Das Panzergeschütz feuerte ein zweites Mal. Diesmal verfehlte der Energieblitz sein Ziel, setzte aber einen weiteren Teil der riesigen Halle in Brand. Die Fremden feuerten zurück, ohne mehr als den Lack des Kampfpanzers beschädigen zu können, und begannen sich gleichzeitig in der Halle zu verteilen.

Der Umstand, einer Kampfmaschine gegenüber zu stehen, deren psychologische Wirkung eigentlich verheerend sein sollte, schien sie nicht besonders zu irritieren.

Charity erkannte die Chance, die sie vielleicht doch noch hatte. Die Halle brannte mittlerweile lichterloh, und die Luft füllte sich so schnell mit beißendem Qualm, daß das Atmen wahrscheinlich schon in wenigen Augenblicken unmöglich sein würde. Sie rannte ein paar Schritte zurück, zerrte Gurk grob auf die Füße und stürmte auf die nächstgelegene Treppe zu.

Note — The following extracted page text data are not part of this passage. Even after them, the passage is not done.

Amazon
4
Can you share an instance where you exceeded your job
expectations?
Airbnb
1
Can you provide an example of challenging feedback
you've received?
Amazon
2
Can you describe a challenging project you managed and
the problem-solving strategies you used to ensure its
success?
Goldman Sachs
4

Die kunststoffverkleidete Decke über ihren Köpfen fing schlagartig Feuer, als der Mark IV hinter ihnen einen weiteren Schuß aus seiner Kanone abgab, und plötzlich regnete es Flammen und glühende Tropfen geschmolzenen Kunststoffs. Zäher, beißender Rauch nahm Charity die Sicht. Sie stürmte mit angehaltenem Atem und fast blind hindurch, stolperte prompt über die unterste Stufe und fand im letzten Moment am Treppengeländer Halt.

Plötzlich war es Gurk, der sie hinter sich her zerrte, statt umgekehrt.

Unter ihnen tobte der ungleiche Kampf ungebremst weiter, und als Charity noch einmal in die Tiefe sah, bot sich ihr ein beinahe grotesker Anblick: Der Panzer war bis in die Mitte der Halle gerollt und hatte gehalten. Das riesige Turmgeschütz drehte sich hektisch hin und her, doch die Männer in den schwarzen Kampfanzügen waren einfach zu schnell.

Charity hatte das Gefühl, einem Rudel kleiner, schwarzer Insekten zuzuschauen, die ein viel größeres Beutetier umkreisten. Plötzlich war sie gar nicht mehr sicher, wer der Sieger in diesem vermeintlich ungleichen Kampf sein würde.

Sie und Gurk erreichten die nächste Etage. Gurk blieb stehen, schaute sich einen Moment hilflos um und warf Charity dann einen fragend-gehetzten Blick zu.

Charity deutete nach links, aber im Grunde tat sie es vollkommen wahllos. Sie kannte sich in diesem Gebäude nur unwesentlich besser aus als Gurk. Das einzige, was sie mit Sicherheit wußte war, daß es hier ein wahres Labyrinth von Korridoren und Räumen gab. Vielleicht ihre einzige Chance.

Charity haßte es, davonzulaufen, aber sie war auch realistisch genug zu erkennen, wenn ein Kampf aussichtslos war.

»Findest du nicht, daß du mir ein paar Antworten schuldig bist, Gurk?« keuchte sie, während sie nebeneinander auf das Ende des Korridors zurannten. Der Boden unter ihren Füßen zitterte, und Hitze und Rauch begannen auch hier die Luft zu füllen.

»Genauso geht es mir auch«, antwortete Gurk keuchend. »Du kannst dir gar nicht vorstellen, wie ich mich freue, dich wiederzusehen. Wie lange ist es her? Sieben Jahre?«

»Gurk!«

»Ja, ja, ich weiß - es sind acht. Ich wollte dich nur auf die Probe stellen.«

Sie hatten das Ende des Ganges erreicht. Charity verschwendete keine Zeit damit, die Tür zu öffnen, sondern sprengte sie einfach mit der Schulter aus dem Rahmen und stürmte hindurch.

»Ich meine es ernst, Gurk«, sagte Charity. »Wer sind diese Kerle? Was wollen sie von dir?«

»Ich schätze, sie sind wütend, weil ich ihr Schiff gestohlen habe«, antwortete Gurk. »Die Burschen sind ziemlich nachtragend, weißt du.«

Vor ihnen lag ein schmales, unverkleidetes Treppenhaus. Die Stufen fielen unter ihnen zwei oder drei Etagen in die Tiefe und führten in der anderen Richtung gute zwanzig Etagen weit in die Höhe. Charity glaubte nicht, daß sie in ihrem momentanen Zustand noch die Kraft hatte, dort hinaufzurennen.

Die Entscheidung wurde ihr abgenommen.

Eine dumpfe, lang nachhallende Explosion erschütterte das Gebäude. Fünfzehn Meter unter ihnen wurde eine massive Metalltür von einer Feuerwoge auf die Treppe hinaufgeschleudert, und das gesamte Gebäude schien sich für einen gräßlichen, alptraumhaften Moment zur Seite zu neigen.